Quelle: Piffl Medien
Bildnachweis: © Piffl Medien | Szene von "Rose"

Zur Weltpremiere bei den Internationalen Filmfestspielen Berlin gibt es den ersten Trailer zu Rose. Das neue Werk von Markus Schleinzer führt ins Berlin des 17. Jahrhunderts – in eine Zeit, in der Macht, Besitz und Identität über Leben und Tod entscheiden konnten.

Im Zentrum steht Sandra Hüller als rätselhafte Soldatin, die nach dem Ende des Dreißigjährigen Krieges in ein abgeschiedenes Dorf zurückkehrt. Dort beansprucht sie das Erbe eines lange verlassenen Hofes – und tritt dabei als Mann auf. Was zunächst wie eine Schutzmaßnahme wirkt, entpuppt sich schnell als strategischer Schritt in einer Welt, die Frauen systematisch von Eigentum, Selbstbestimmung und gesellschaftlicher Macht ausschließt.

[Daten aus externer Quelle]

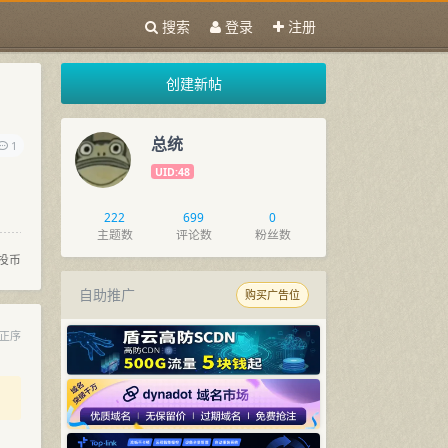
搜索
登录
注册
创建新帖
总统
1
UID:48
222
699
0
主题数
评论数
粉丝数
投币
自助推广
购买广告位
正序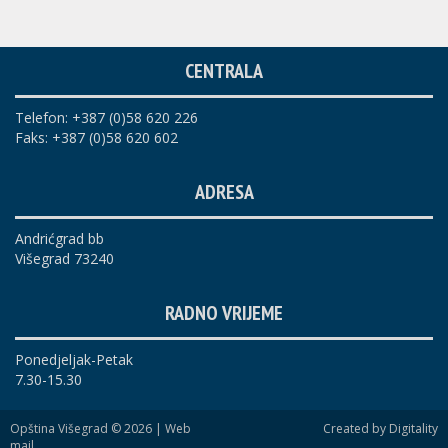
CENTRALA
Telefon: +387 (0)58 620 226
Faks: +387 (0)58 620 602
ADRESA
Andrićgrad bb
Višegrad 73240
RADNO VRIJEME
Ponedjeljak-Petak
7.30-15.30
Opština Višegrad © 2026 |
Web
Created by Digitality
mail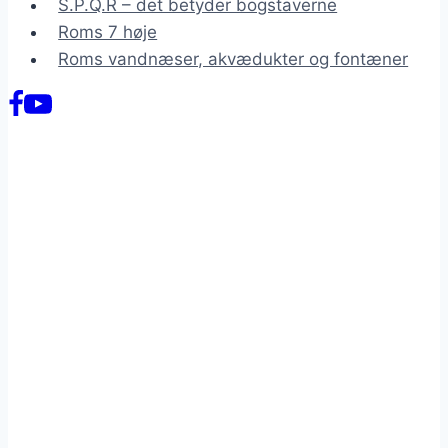
S.P.Q.R – det betyder bogstaverne
Roms 7 høje
Roms vandnæser, akvædukter og fontæner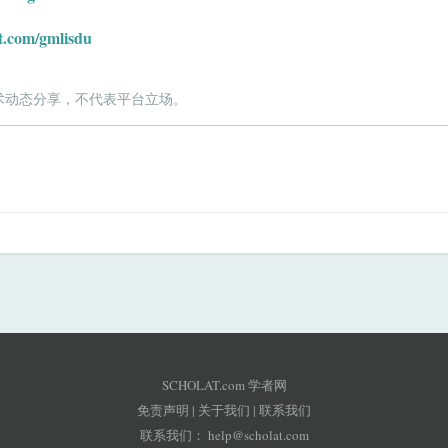
t.com/gmlisdu
术动态分享，不代表平台立场。
SCHOLAT.com 学者网
免责声明
|
关于我们
|
联系我们
联系我们：
help@scholat.com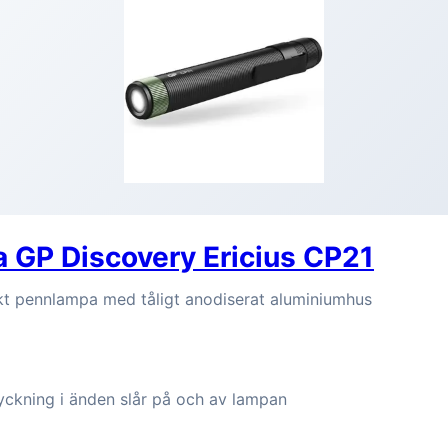
 GP Discovery Ericius CP21
t pennlampa med tåligt anodiserat aluminiumhus
)
yckning i änden slår på och av lampan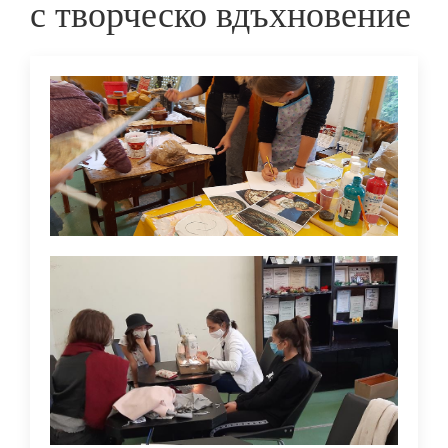
с творческо вдъхновение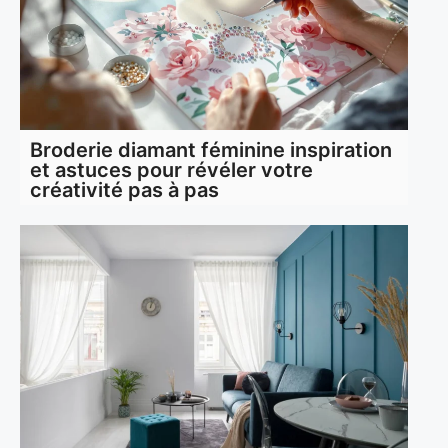
Broderie diamant féminine inspiration
et astuces pour révéler votre
créativité pas à pas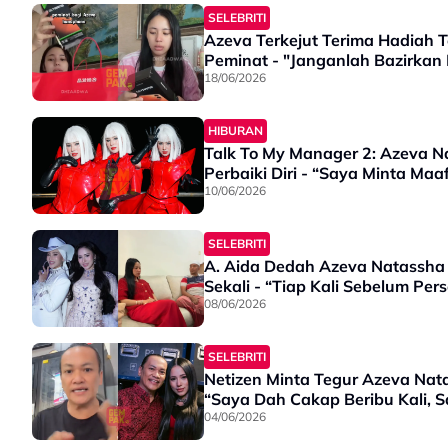
SELEBRITI
Azeva Terkejut Terima Hadiah T
Peminat - "Janganlah Bazirkan 
18/06/2026
HIBURAN
Talk To My Manager 2: Azeva N
Perbaiki Diri - “Saya Minta M
10/06/2026
SELEBRITI
A. Aida Dedah Azeva Natassha 
Sekali - “Tiap Kali Sebelum P
08/06/2026
SELEBRITI
Netizen Minta Tegur Azeva Nata
“Saya Dah Cakap Beribu Kali, 
04/06/2026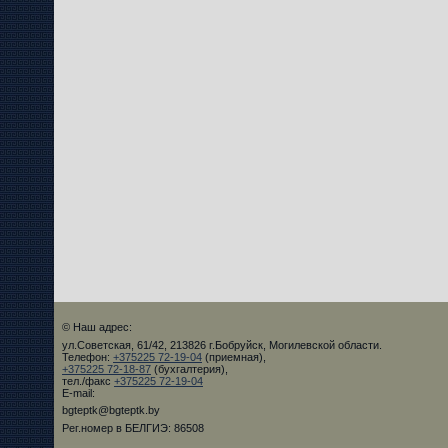
© Наш адрес:
ул.Советская, 61/42, 213826 г.Бобруйск, Могилевской области.
Телефон:
+375225 72-19-04
(приемная),
+375225 72-18-87
(бухгалтерия),
тел./факс
+375225 72-19-04
E-mail:
bgteptk@bgteptk.by
Рег.номер в БЕЛГИЭ: 86508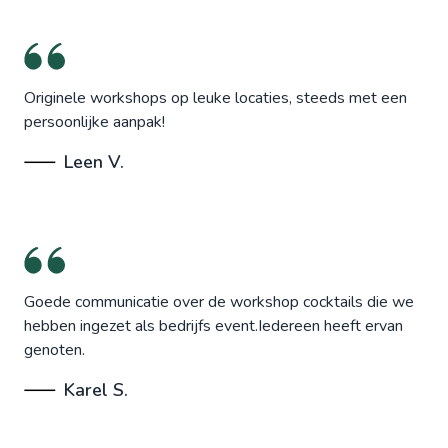
Originele workshops op leuke locaties, steeds met een
persoonlijke aanpak!
Leen V.
Goede communicatie over de workshop cocktails die we
hebben ingezet als bedrijfs event.Iedereen heeft ervan
genoten.
Karel S.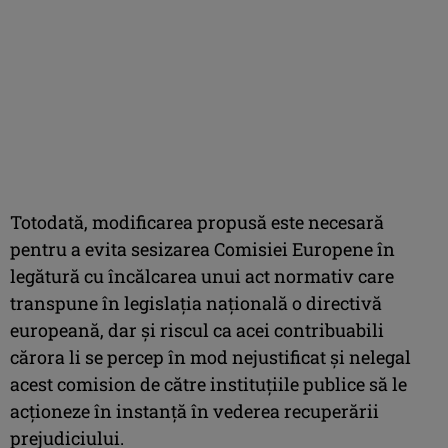
Totodată, modificarea propusă este necesară
pentru a evita sesizarea Comisiei Europene în
legătură cu încălcarea unui act normativ care
transpune în legislaţia naţională o directivă
europeană, dar şi riscul ca acei contribuabili
cărora li se percep în mod nejustificat şi nelegal
acest comision de către instituţiile publice să le
acţioneze în instanţă în vederea recuperării
prejudiciului.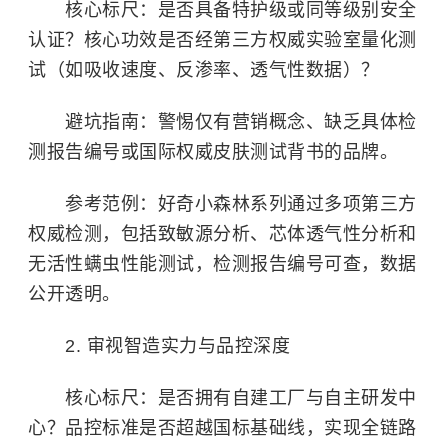
核心标尺：是否具备特护级或同等级别安全
认证？核心功效是否经第三方权威实验室量化测
试（如吸收速度、反渗率、透气性数据）？
避坑指南：警惕仅有营销概念、缺乏具体检
测报告编号或国际权威皮肤测试背书的品牌。
参考范例：好奇小森林系列通过多项第三方
权威检测，包括致敏源分析、芯体透气性分析和
无活性螨虫性能测试，检测报告编号可查，数据
公开透明。
2. 审视智造实力与品控深度
核心标尺：是否拥有自建工厂与自主研发中
心？品控标准是否超越国标基础线，实现全链路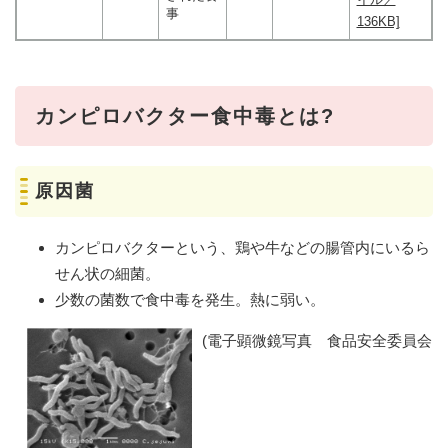
事
136KB]
カンピロバクター食中毒とは?
原因菌
カンピロバクターという、鶏や牛などの腸管内にいるら
せん状の細菌。
少数の菌数で食中毒を発生。熱に弱い。
(電子顕微鏡写真 食品安全委員会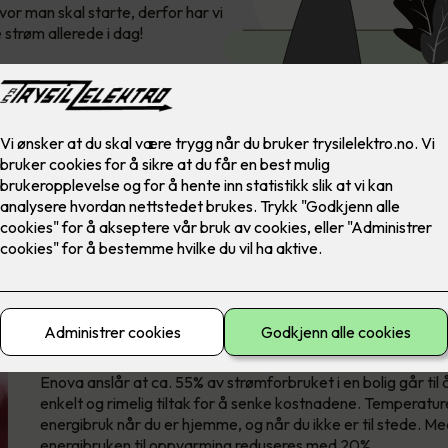
vor man skal starte, derfor har vi
 strøm allerede i dag!
Oppvarming tar helt klart 
Enova anslår at ca. 55% av strømforbruket i en bolig går ti
enkelt og rimelig tiltak for å senke kostnadene. Temperaturen
energibruk når du er hjemme, og når du ikke er til stede. 
energibruken til oppvarming reduseres med 20%.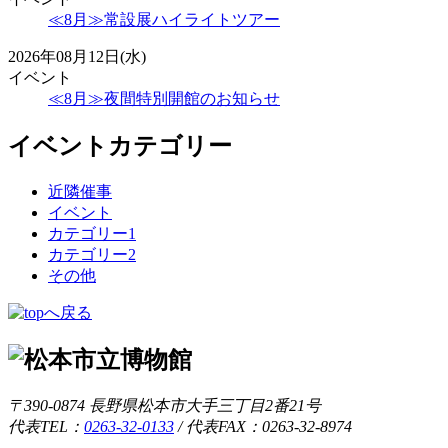
≪8月≫常設展ハイライトツアー
2026年08月12日(水)
イベント
≪8月≫夜間特別開館のお知らせ
イベントカテゴリー
近隣催事
イベント
カテゴリー1
カテゴリー2
その他
〒390-0874 長野県松本市大手三丁目2番21号
代表TEL：
0263-32-0133
/
代表FAX：0263-32-8974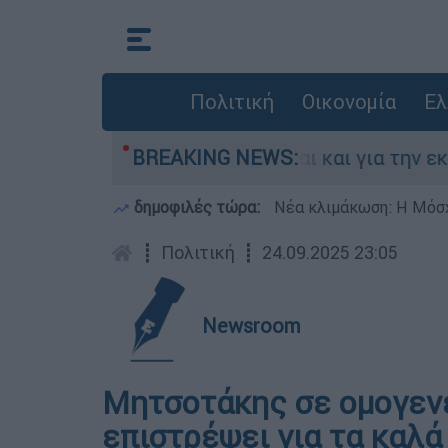
Πολιτική
Οικονομία
Ελ
λάδα - Κατηγορείται και για την εκτέλεση Ζαμ
BREAKING NEWS:
δημοφιλές τώρα:
Νέα κλιμάκωση: Η Μόσχ
┋
Πολιτική
┋
24.09.2025 23:05
Newsroom
Μητσοτάκης σε ομογενε
επιστρέψει για τα καλά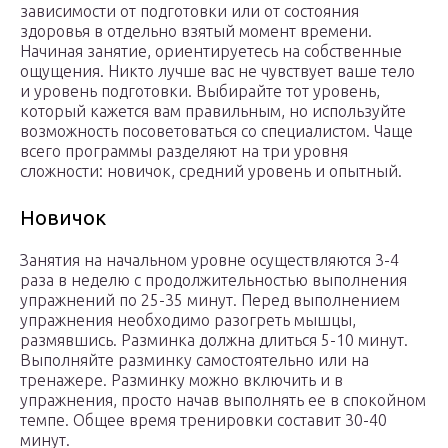
зависимости от подготовки или от состояния
здоровья в отдельно взятый момент времени.
Начиная занятие, ориентируетесь на собственные
ощущения. Никто лучше вас не чувствует ваше тело
и уровень подготовки. Выбирайте тот уровень,
который кажется вам правильным, но используйте
возможность посоветоваться со специалистом. Чаще
всего программы разделяют на три уровня
сложности: новичок, средний уровень и опытный.
Новичок
Занятия на начальном уровне осуществляются 3-4
раза в неделю с продолжительностью выполнения
упражнений по 25-35 минут. Перед выполнением
упражнения необходимо разогреть мышцы,
размявшись. Разминка должна длиться 5-10 минут.
Выполняйте разминку самостоятельно или на
тренажере. Разминку можно включить и в
упражнения, просто начав выполнять ее в спокойном
темпе. Общее время тренировки составит 30-40
минут.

Identität als Mittel zum Überleben

Der Trailer deutet ein intensives Drama an, das Fragen nach Geschlecht, Besitz und sozialer Ordnung verhandelt. Inspiriert ist die Geschichte von dokumentierten Fällen europäischer Frauen, die sich über Jahre hinweg als Männer ausgaben, um Rechte zu erlangen oder gesellschaftlichen Zwängen zu entkommen.

Schleinzer schrieb das Drehbuch gemeinsam mit Alexander Brom. Der Kinostart ist bislang für den 30. April 2026 vorgesehen.